> **ABOUT THIS TASK**: Please repeat the listing below from the line containing "Where is the data nearest to the value 5?" down to the line containing "Drama, Comedy, Romance, Adventure, Action, Thriller", including both of those lines and leaving out the pictures.

> **DATA FOR THE TASK**:
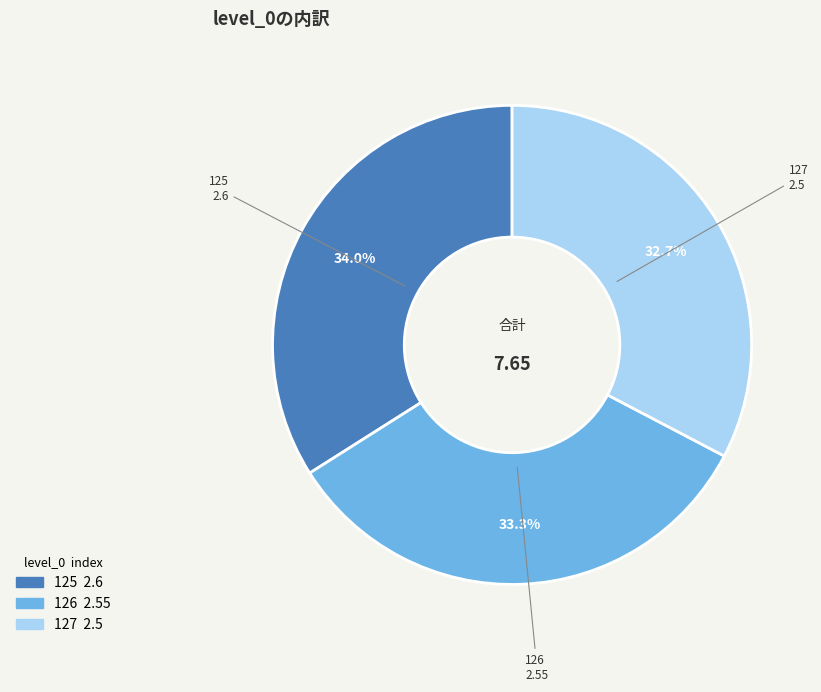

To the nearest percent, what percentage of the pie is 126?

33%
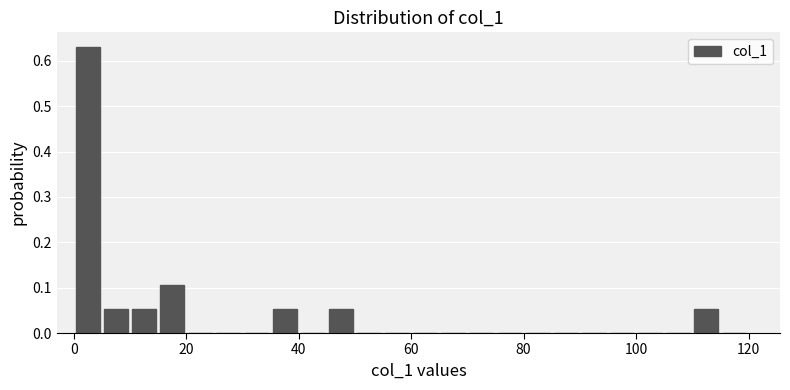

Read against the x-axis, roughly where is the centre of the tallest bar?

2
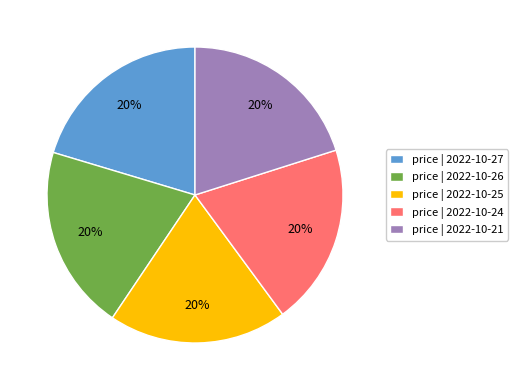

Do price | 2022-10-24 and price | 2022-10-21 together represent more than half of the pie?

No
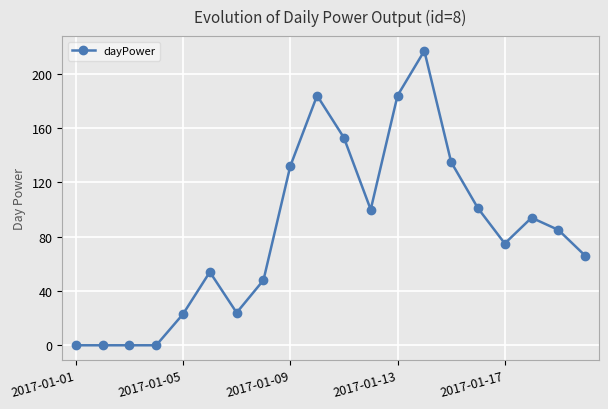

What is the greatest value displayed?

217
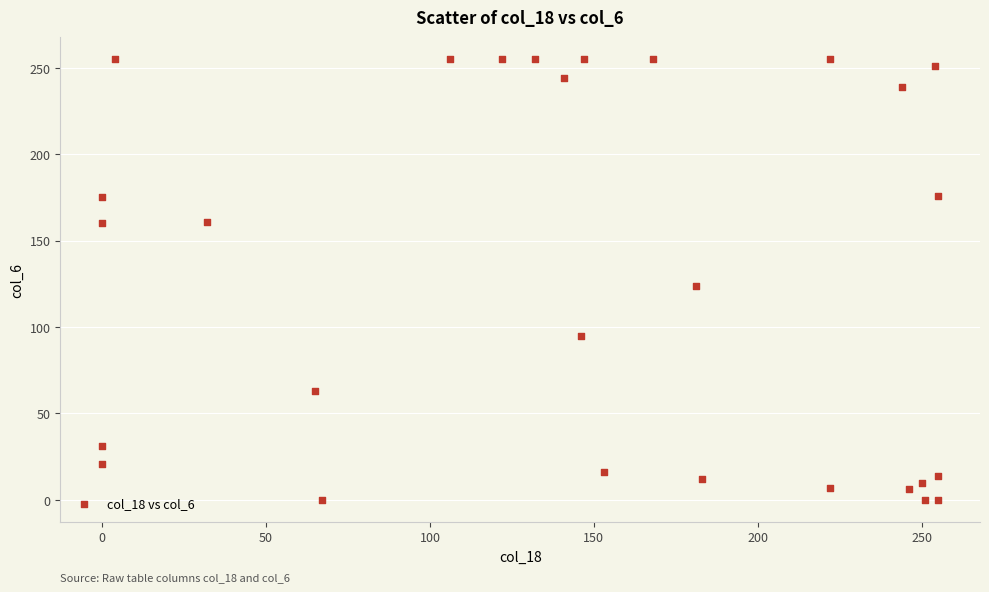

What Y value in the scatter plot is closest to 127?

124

==

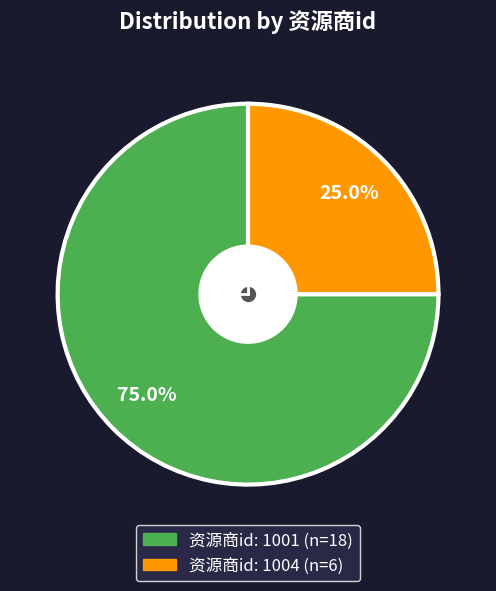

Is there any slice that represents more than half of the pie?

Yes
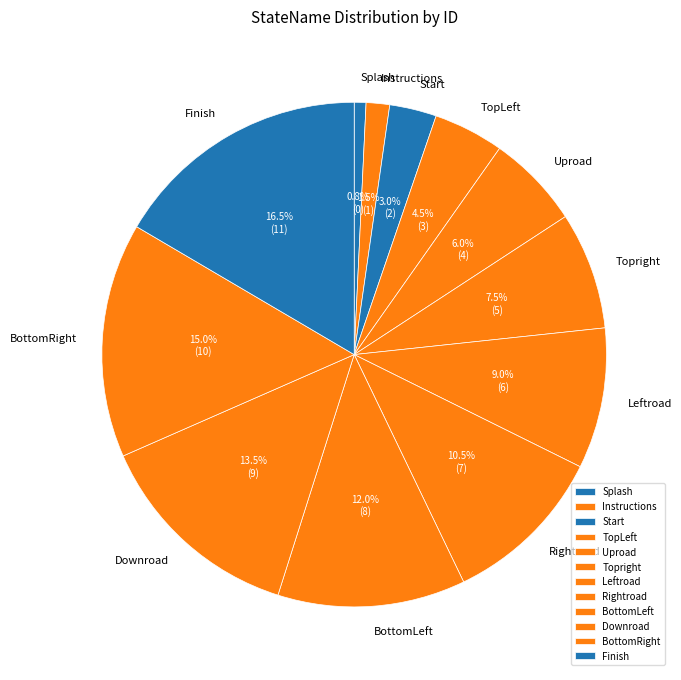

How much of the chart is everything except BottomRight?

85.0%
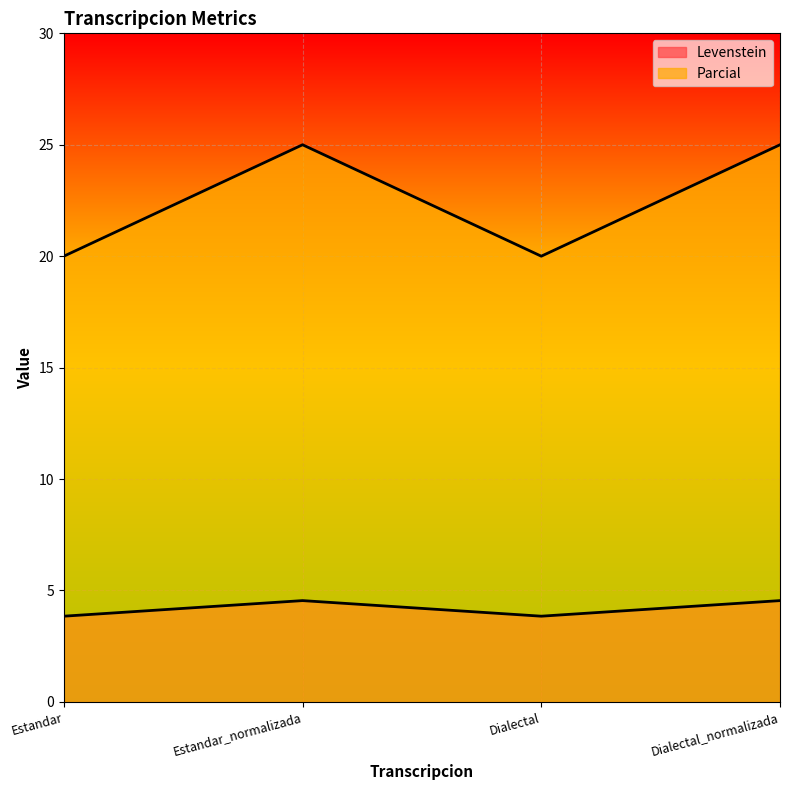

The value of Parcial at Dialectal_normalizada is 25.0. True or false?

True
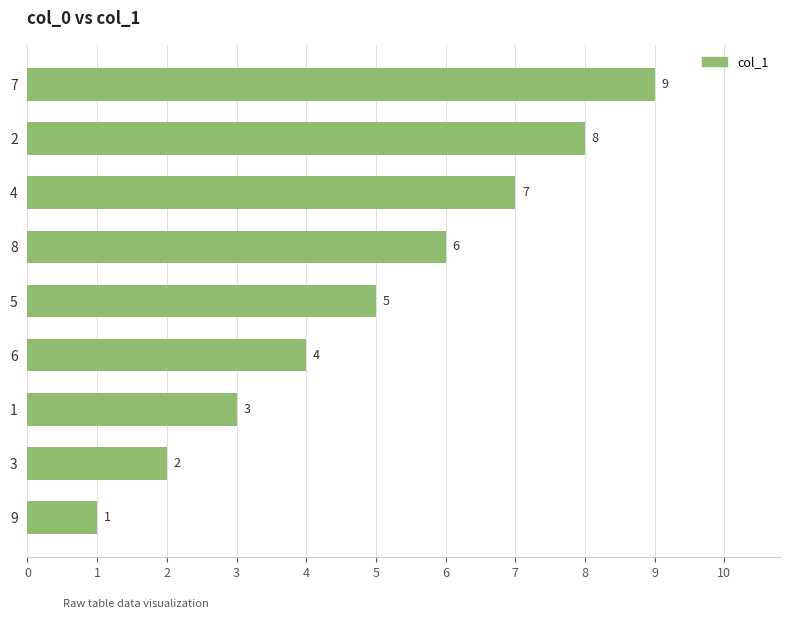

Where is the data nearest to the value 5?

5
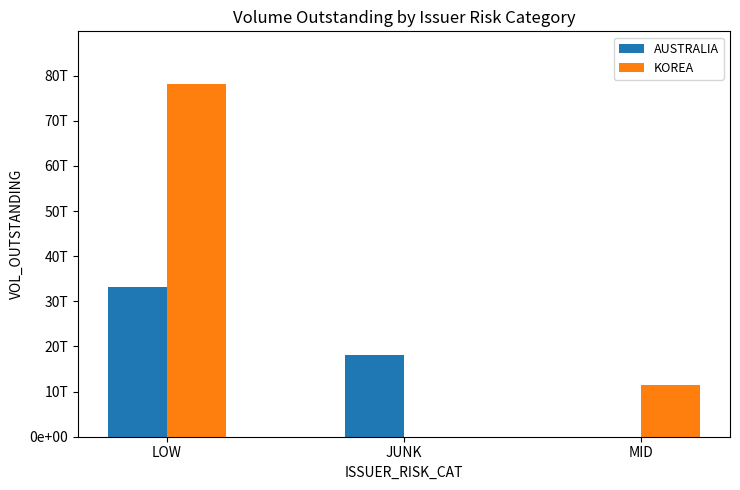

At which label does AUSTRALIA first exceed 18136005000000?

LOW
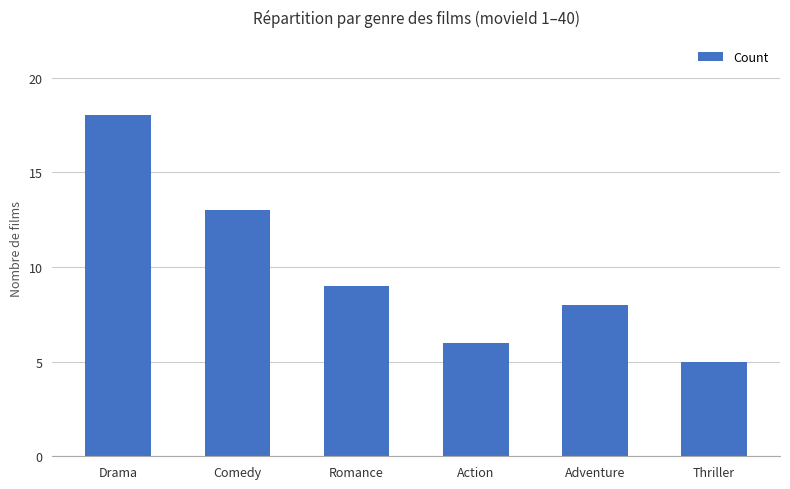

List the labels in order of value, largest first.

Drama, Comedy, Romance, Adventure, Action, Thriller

> **SOLUTION TO THIS PROBLEM**:
Where is the data nearest to the value 5?

5

At which label does AUSTRALIA first exceed 18136005000000?

LOW

List the labels in order of value, largest first.

Drama, Comedy, Romance, Adventure, Action, Thriller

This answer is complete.